**Instruction:** I'd like the entire listing output verbatim, apart from the pictures.

--------------------------------------------------

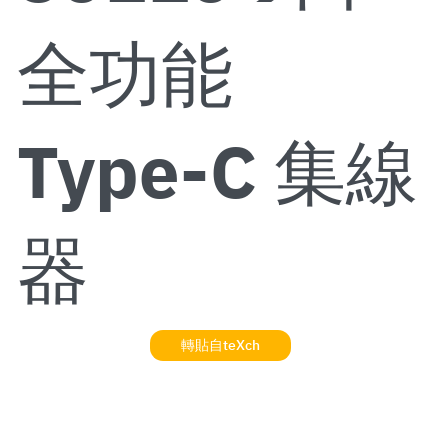
全功能
Type-C 集線
器
轉貼自teXch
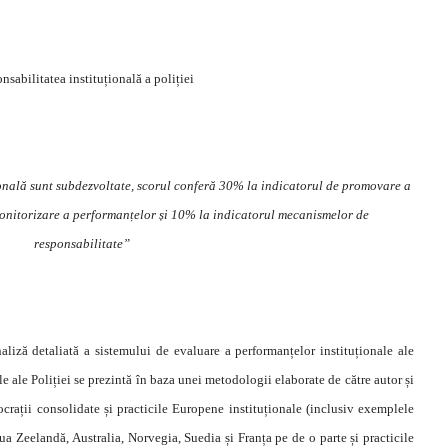
nsabilitatea instituțională a poliției
ională sunt subdezvoltate, scorul conferă 30% la indicatorul de promovare a
monitorizare a performanțelor și 10% la indicatorul mecanismelor de
responsabilitate”
aliză detaliată a sistemului de evaluare a performanțelor instituționale ale
le ale Poliției se prezintă în baza unei metodologii elaborate de către autor și
crații consolidate și practicile Europene instituționale (inclusiv exemplele
 Zeelandă, Australia, Norvegia, Suedia și Franța pe de o parte și practicile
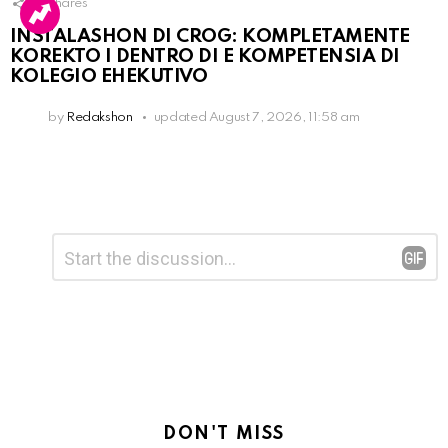
16
Shares
INSTALASHON DI CROG: KOMPLETAMENTE
KOREKTO I DENTRO DI E KOMPETENSIA DI
KOLEGIO EHEKUTIVO
by
Redakshon
updated
August 7, 2026, 11:58 am
Leave
Comment
*
a
Reply
DON'T MISS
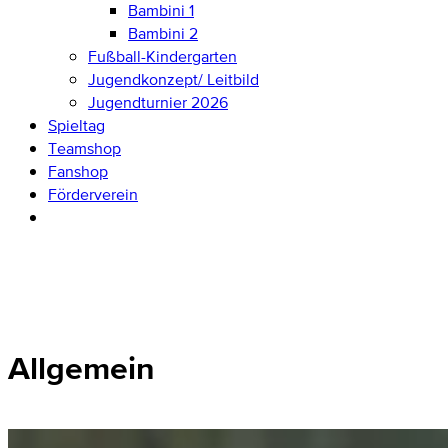
Bambini 1
Bambini 2
Fußball-Kindergarten
Jugendkonzept/ Leitbild
Jugendturnier 2026
Spieltag
Teamshop
Fanshop
Förderverein
Allgemein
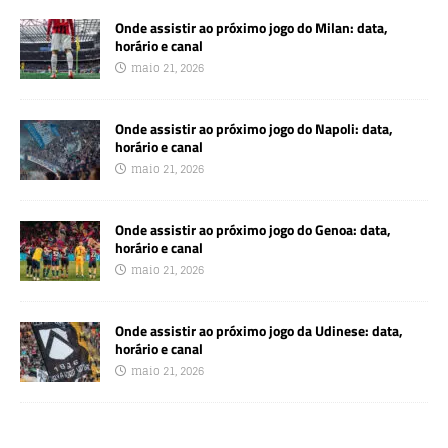
Onde assistir ao próximo jogo do Milan: data,
horário e canal
maio 21, 2026
Onde assistir ao próximo jogo do Napoli: data,
horário e canal
maio 21, 2026
Onde assistir ao próximo jogo do Genoa: data,
horário e canal
maio 21, 2026
Onde assistir ao próximo jogo da Udinese: data,
horário e canal
maio 21, 2026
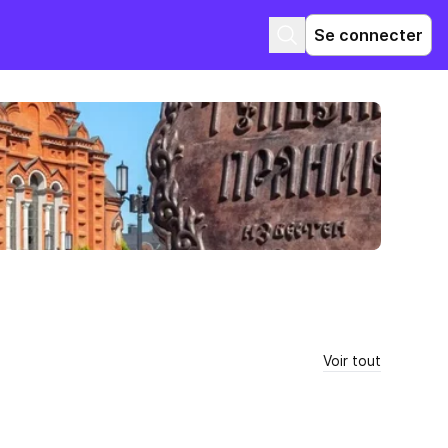
Se connecter
Voir tout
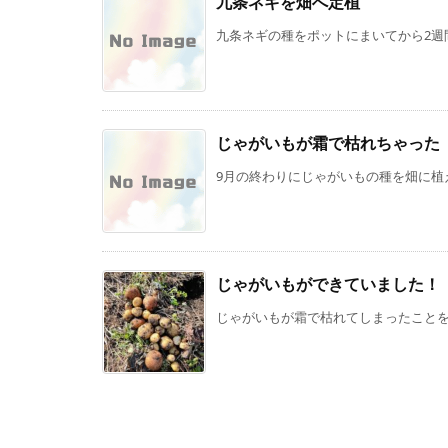
九条ネギを畑へ定植
九条ネギの種をポットにまいてから2週間
じゃがいもが霜で枯れちゃった
9月の終わりにじゃがいもの種を畑に植え
じゃがいもができていました！
じゃがいもが霜で枯れてしまったことを先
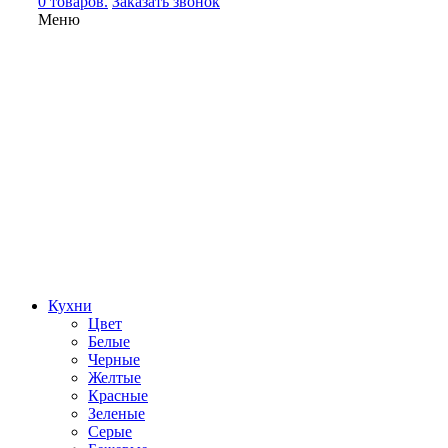
0 товаров.
Заказать звонок
Меню
Кухни
Цвет
Белые
Черные
Желтые
Красные
Зеленые
Серые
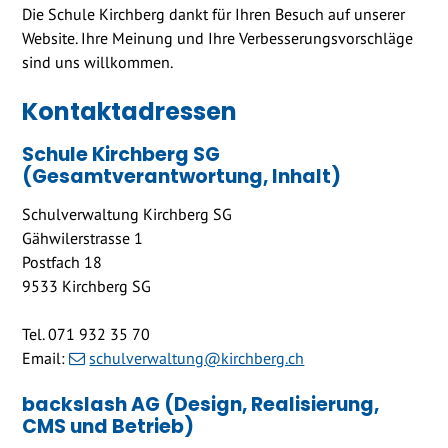
Die Schule Kirchberg dankt für Ihren Besuch auf unserer
Website. Ihre Meinung und Ihre Verbesserungsvorschläge
sind uns willkommen.
Kontaktadressen
Schule Kirchberg SG
(Gesamtverantwortung, Inhalt)
Schulverwaltung Kirchberg SG
Gähwilerstrasse 1
Postfach 18
9533 Kirchberg SG
Tel. 071 932 35 70
Email:
schulverwaltung@kirchberg.ch
backslash AG (Design, Realisierung,
CMS und Betrieb)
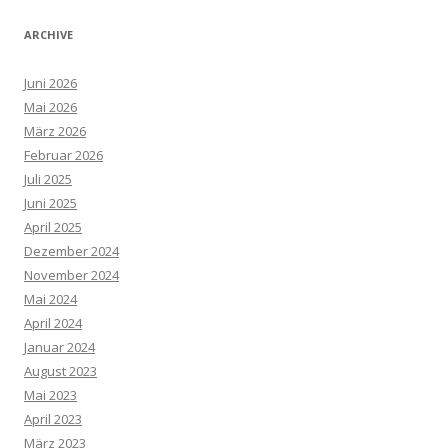
ARCHIVE
Juni 2026
Mai 2026
März 2026
Februar 2026
Juli 2025
Juni 2025
April 2025
Dezember 2024
November 2024
Mai 2024
April 2024
Januar 2024
August 2023
Mai 2023
April 2023
März 2023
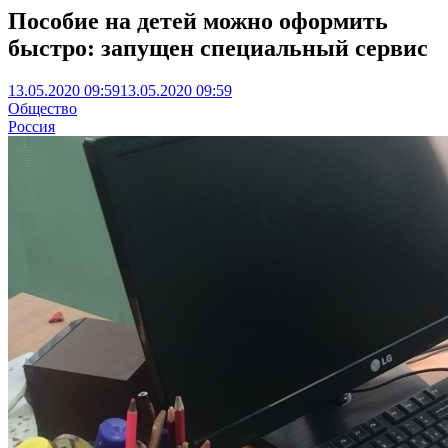
Пособие на детей можно оформить
быстро: запущен специальный сервис
13.05.2020 09:59
13.05.2020 09:59
Общество
Россия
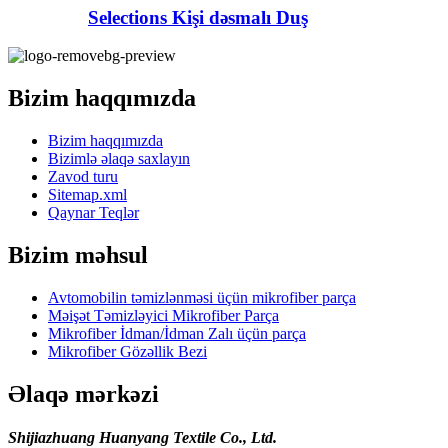
Selections Kişi dəsmalı Duş
Bizim haqqımızda
Bizim haqqımızda
Bizimlə əlaqə saxlayın
Zavod turu
Sitemap.xml
Qaynar Teqlər
Bizim məhsul
Avtomobilin təmizlənməsi üçün mikrofiber parça
Məişət Təmizləyici Mikrofiber Parça
Mikrofiber İdman/İdman Zalı üçün parça
Mikrofiber Gözəllik Bezi
Əlaqə mərkəzi
Shijiazhuang Huanyang Textile Co., Ltd.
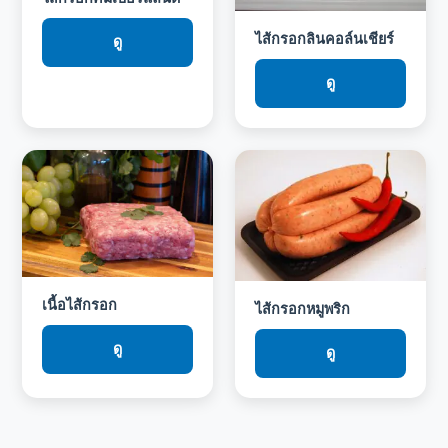
ไส้กรอกลินคอล์นเชียร์
ดู
ดู
เนื้อไส้กรอก
ไส้กรอกหมูพริก
ดู
ดู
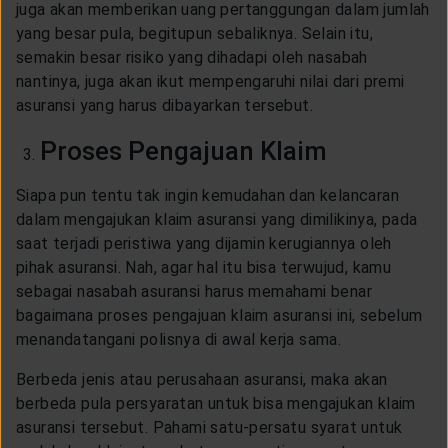
juga akan memberikan uang pertanggungan dalam jumlah
yang besar pula, begitupun sebaliknya. Selain itu,
semakin besar risiko yang dihadapi oleh nasabah
nantinya, juga akan ikut mempengaruhi nilai dari premi
asuransi yang harus dibayarkan tersebut.
Proses Pengajuan Klaim
Siapa pun tentu tak ingin kemudahan dan kelancaran
dalam mengajukan klaim asuransi yang dimilikinya, pada
saat terjadi peristiwa yang dijamin kerugiannya oleh
pihak asuransi. Nah, agar hal itu bisa terwujud, kamu
sebagai nasabah asuransi harus memahami benar
bagaimana proses pengajuan klaim asuransi ini, sebelum
menandatangani polisnya di awal kerja sama.
Berbeda jenis atau perusahaan asuransi, maka akan
berbeda pula persyaratan untuk bisa mengajukan klaim
asuransi tersebut. Pahami satu-persatu syarat untuk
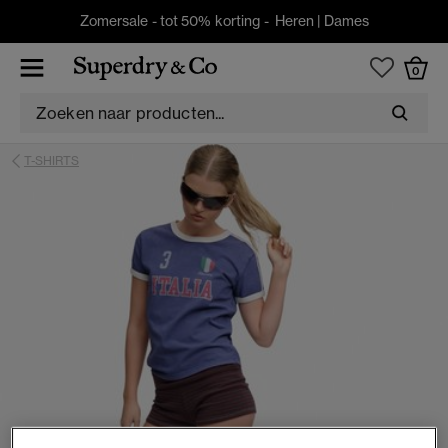
Zomersale - tot 50% korting -
Heren
|
Dames
0
T-SHIRTS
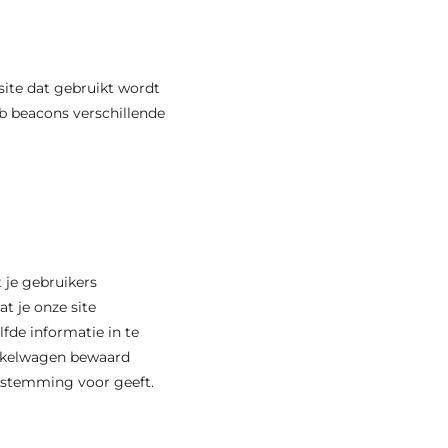
 site dat gebruikt wordt
b beacons verschillende
 je gebruikers
t je onze site
fde informatie in te
winkelwagen bewaard
oestemming voor geeft.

--------------------------------------------------

**Response to the exercise:**
全功能
Type-C 集線
器
轉貼自teXch
nsabilitatea instituțională a poliției
ională sunt subdezvoltate, scorul conferă 30% la indicatorul de promovare a
monitorizare a performanțelor și 10% la indicatorul mecanismelor de
responsabilitate”
aliză detaliată a sistemului de evaluare a performanțelor instituționale ale
le ale Poliției se prezintă în baza unei metodologii elaborate de către autor și
crații consolidate și practicile Europene instituționale (inclusiv exemplele
 Zeelandă, Australia, Norvegia, Suedia și Franța pe de o parte și practicile
16
Shares
INSTALASHON DI CROG: KOMPLETAMENTE
KOREKTO I DENTRO DI E KOMPETENSIA DI
KOLEGIO EHEKUTIVO
by
Redakshon
updated
August 7, 2026, 11:58 am
Leave
Comment
*
a
Reply
DON'T MISS
Bambini 1
Bambini 2
Fußball-Kindergarten
Jugendkonzept/ Leitbild
Jugendturnier 2026
Spieltag
Teamshop
Fanshop
Förderverein
Allgemein
Onde assistir ao próximo jogo do Milan: data,
horário e canal
maio 21, 2026
Onde assistir ao próximo jogo do Napoli: data,
horário e canal
maio 21, 2026
Onde assistir ao próximo jogo do Genoa: data,
horário e canal
maio 21, 2026
Onde assistir ao próximo jogo da Udinese: data,
horário e canal
maio 21, 2026
Se connecter
Voir tout
九条ネギを畑へ定植
九条ネギの種をポットにまいてから2週間
じゃがいもが霜で枯れちゃった
9月の終わりにじゃがいもの種を畑に植え
じゃがいもができていました！
じゃがいもが霜で枯れてしまったことを先
0 товаров.
Заказать звонок
Меню
Кухни
Цвет
Белые
Черные
Желтые
Красные
Зеленые
Серые
Die Schule Kirchberg dankt für Ihren Besuch auf unserer
Website. Ihre Meinung und Ihre Verbesserungsvorschläge
sind uns willkommen.
Kontaktadressen
Schule Kirchberg SG
(Gesamtverantwortung, Inhalt)
Schulverwaltung Kirchberg SG
Gähwilerstrasse 1
Postfach 18
9533 Kirchberg SG
Tel. 071 932 35 70
Email:
schulverwaltung@kirchberg.ch
backslash AG (Design, Realisierung,
CMS und Betrieb)
ARCHIVE
Juni 2026
Mai 2026
März 2026
Februar 2026
Juli 2025
Juni 2025
April 2025
Dezember 2024
November 2024
Mai 2024
April 2024
Januar 2024
August 2023
Mai 2023
April 2023
März 2023
Пособие на детей можно оформить
быстро: запущен специальный сервис
13.05.2020 09:59
13.05.2020 09:59
Общество
Россия
Selections Kişi dəsmalı Duş
Bizim haqqımızda
Bizim haqqımızda
Bizimlə əlaqə saxlayın
Zavod turu
Sitemap.xml
Qaynar Teqlər
Bizim məhsul
Avtomobilin təmizlənməsi üçün mikrofiber parça
Məişət Təmizləyici Mikrofiber Parça
Mikrofiber İdman/İdman Zalı üçün parça
Mikrofiber Gözəllik Bezi
Əlaqə mərkəzi
Shijiazhuang Huanyang Textile Co., Ltd.
ไส้กรอกลินคอล์นเชียร์
ดู
ดู
เนื้อไส้กรอก
ไส้กรอกหมูพริก
ดู
ดู
juga akan memberikan uang pertanggungan dalam jumlah
yang besar pula, begitupun sebaliknya. Selain itu,
semakin besar risiko yang dihadapi oleh nasabah
nantinya, juga akan ikut mempengaruhi nilai dari premi
asuransi yang harus dibayarkan tersebut.
Proses Pengajuan Klaim
Siapa pun tentu tak ingin kemudahan dan kelancaran
dalam mengajukan klaim asuransi yang dimilikinya, pada
saat terjadi peristiwa yang dijamin kerugiannya oleh
pihak asuransi. Nah, agar hal itu bisa terwujud, kamu
sebagai nasabah asuransi harus memahami benar
bagaimana proses pengajuan klaim asuransi ini, sebelum
menandatangani polisnya di awal kerja sama.
Berbeda jenis atau perusahaan asuransi, maka akan
berbeda pula persyaratan untuk bisa mengajukan klaim
asuransi tersebut. Pahami satu-persatu syarat untuk
Zomersale - tot 50% korting -
Heren
|
Dames
0
T-SHIRTS
 site dat gebruikt wordt
b beacons verschillende
 je gebruikers
t je onze site
fde informatie in te
winkelwagen bewaard
oestemming voor geeft.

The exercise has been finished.